As degenerative disc disease rapidly eroded a lifestyle that once included climbing the Matterhorn, dangling from bungee cords and jumping from airplanes, Bryant Veazey ran headlong into a health care conundrum.
His neurosurgeon wanted to replace the deteriorating disc with an artificial disc used for years in Europe and recently approved by the U.S. Food and Drug Administration.
But his health insurer won’t pay for it and wants him to have more conventional – and less expensive – spinal fusion surgery.
“I think the huge deal here is the rules are made by people who can control lobbyists and people in Washington,” says Veazey, a 32-year-old financial manager from Westminster. “I pay and my company pays to have me insured, then when something happens that they don’t feel comfortable with, they turn me down.”
Veazey’s distrust of insurance company motives sounds a familiar note in the debate over health care in America – and raises the sort of big- picture questions planners of the $5.6 million Fulginiti Pavilion for Ethics and Humanities hope to address on the Fitzsimons campus of the University of Colorado at Denver and Health Sciences Center.
Mark Yarborough, director of the Center for Bioethics and Humanities, says the 10,000- square-foot pavilion on which builders break ground today will provide a space for people to hammer out agreements on a variety of community concerns.
He envisions dynamic discussion about everything from reproductive technology to end-of-life issues and as varied as cochlear implants and communities underserved by health care.
“That building will provide the infrastructure to do ethics, like laboratories provide infrastructure to do scientific research,” Yarborough says. “Except the laboratories get a half-million more square feet.”
In addition to providing a home for the university’s bioethics program, the pavilion is what backers call the first such building in the country dedicated to addressing ethical concerns – and what Yarborough calls “trust issues.”
Those issues include such matters as how limited health care resources are distributed, the relationship between drugmakers and doctors and whether minorities are treated differently.

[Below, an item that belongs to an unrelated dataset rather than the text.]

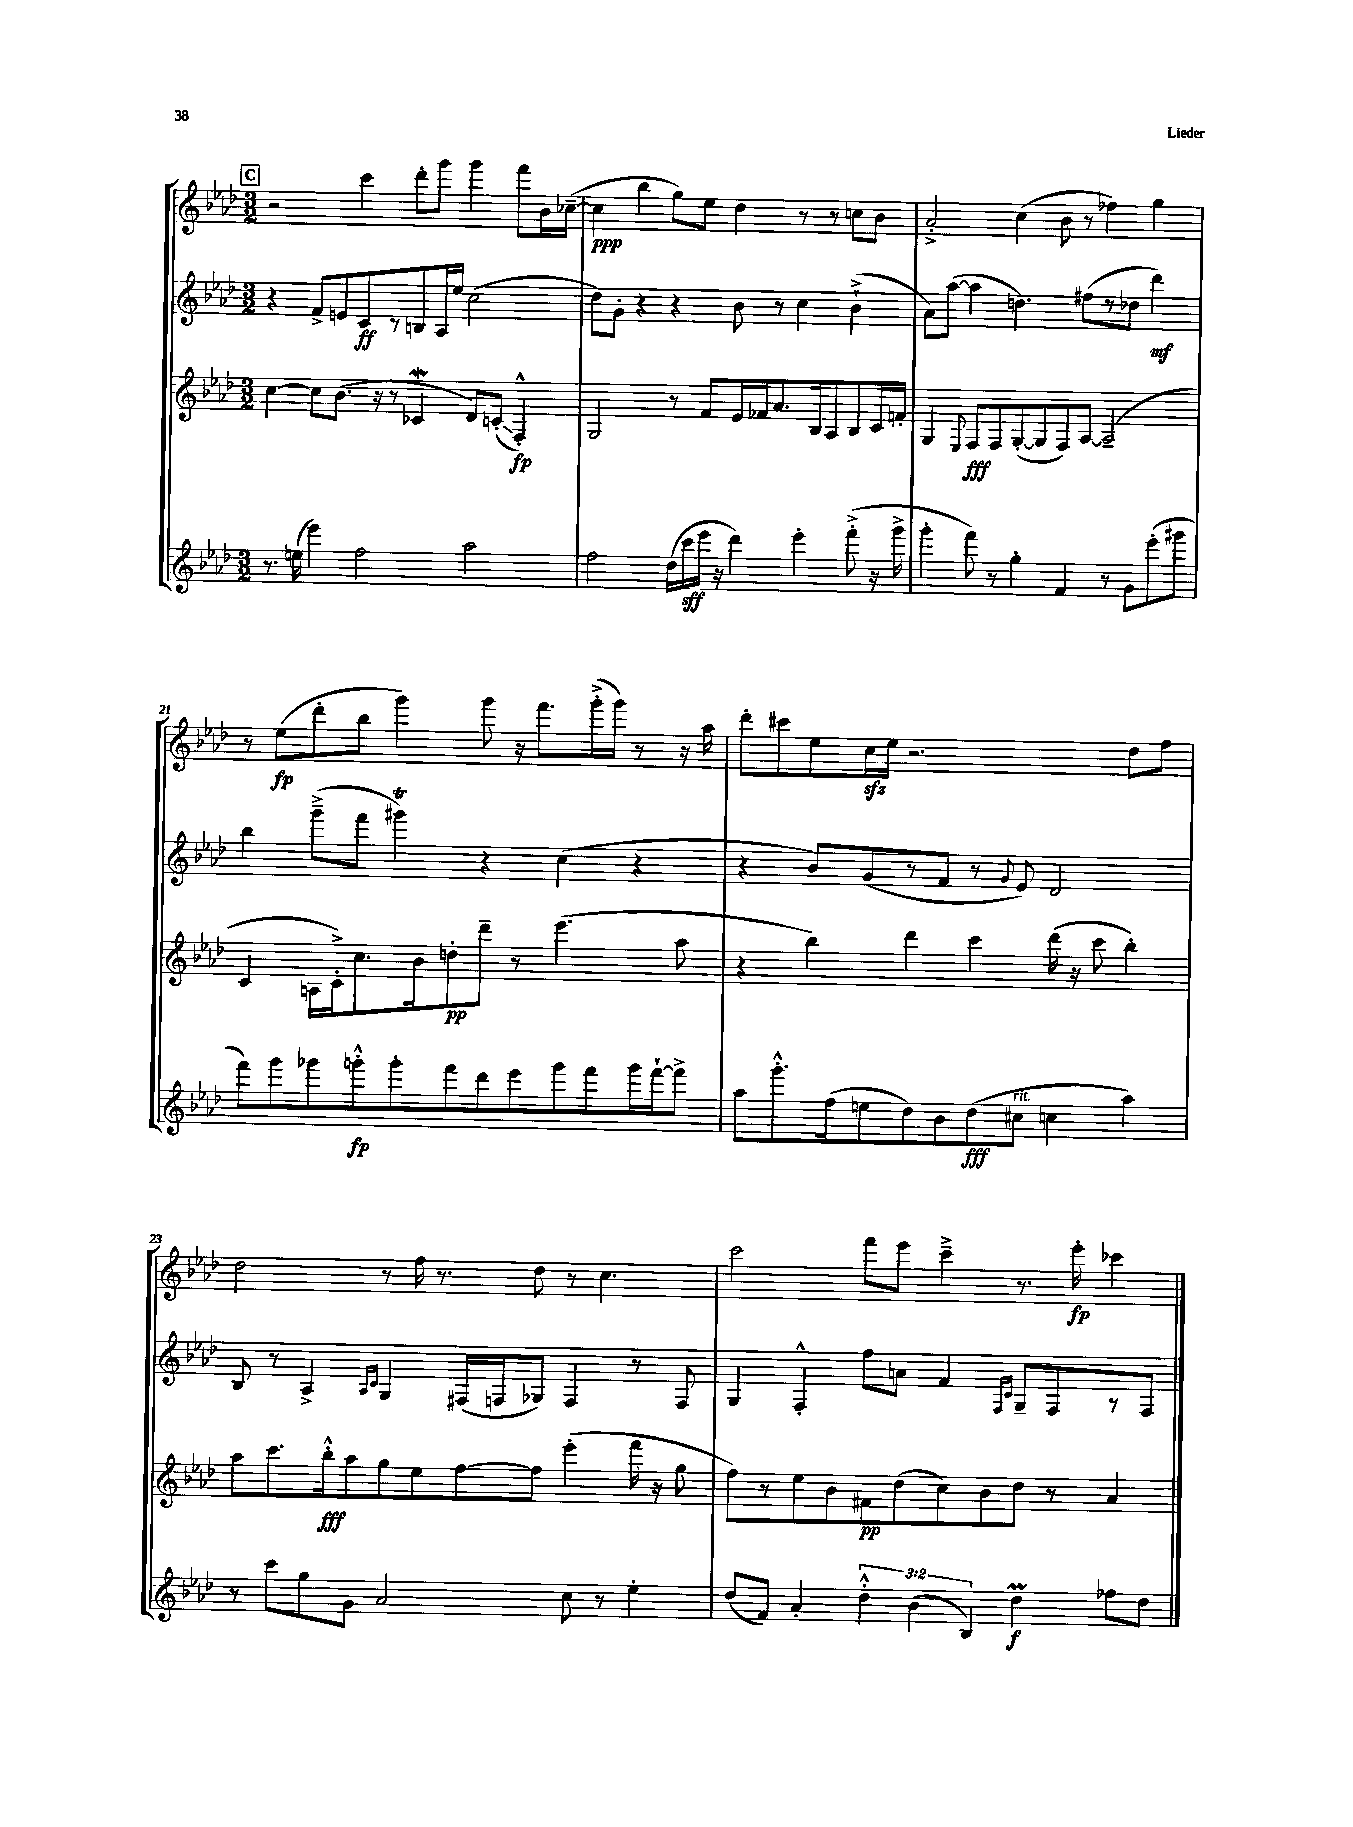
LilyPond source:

Such questions can place segments of a community at odds.
“How do we reverse that dynamic?” Yarborough says. “We want to change the inertia of groups. And the only way to make that happen is to get people to literally sit around the table.”
The privately funded building at the expanding health sciences site in Aurora will house 10 faculty offices, several small meeting rooms, a gallery and a tiered amphitheater designed to promote effective discussion among many parties.
The pavilion is scheduled to open in the summer of 2007, though it remains about $1.5 million short of its fundraising goal.
Peg O’Keefe, chairwoman of the center’s advisory board who works in health care communications in the nonprofit sector, sees diverse groups gathering in the forum – at little or no cost – to hash out important topics such as emergency disaster plans.
“It’s an opportunity for policy development, but also for building collaboration and agreement among a wide variety of people and organizations in the community,” she says. “It’s an incredible partnership that gives us something richer than the university could do on its own.”
Yarborough has put his faith in a “build it and they will come” philosophy behind the pavilion, where communities, business interests and health care professionals will bat around bioethical concerns stemming from experiences like Veazey’s.
“That’s a perfect example of the kinds of issues we need to be having more broad-based discussions about,” says Yarborough. “It gets to the heart of arguably the key ethical issue in health care today: how to determine the use of resources, and who should be involved.”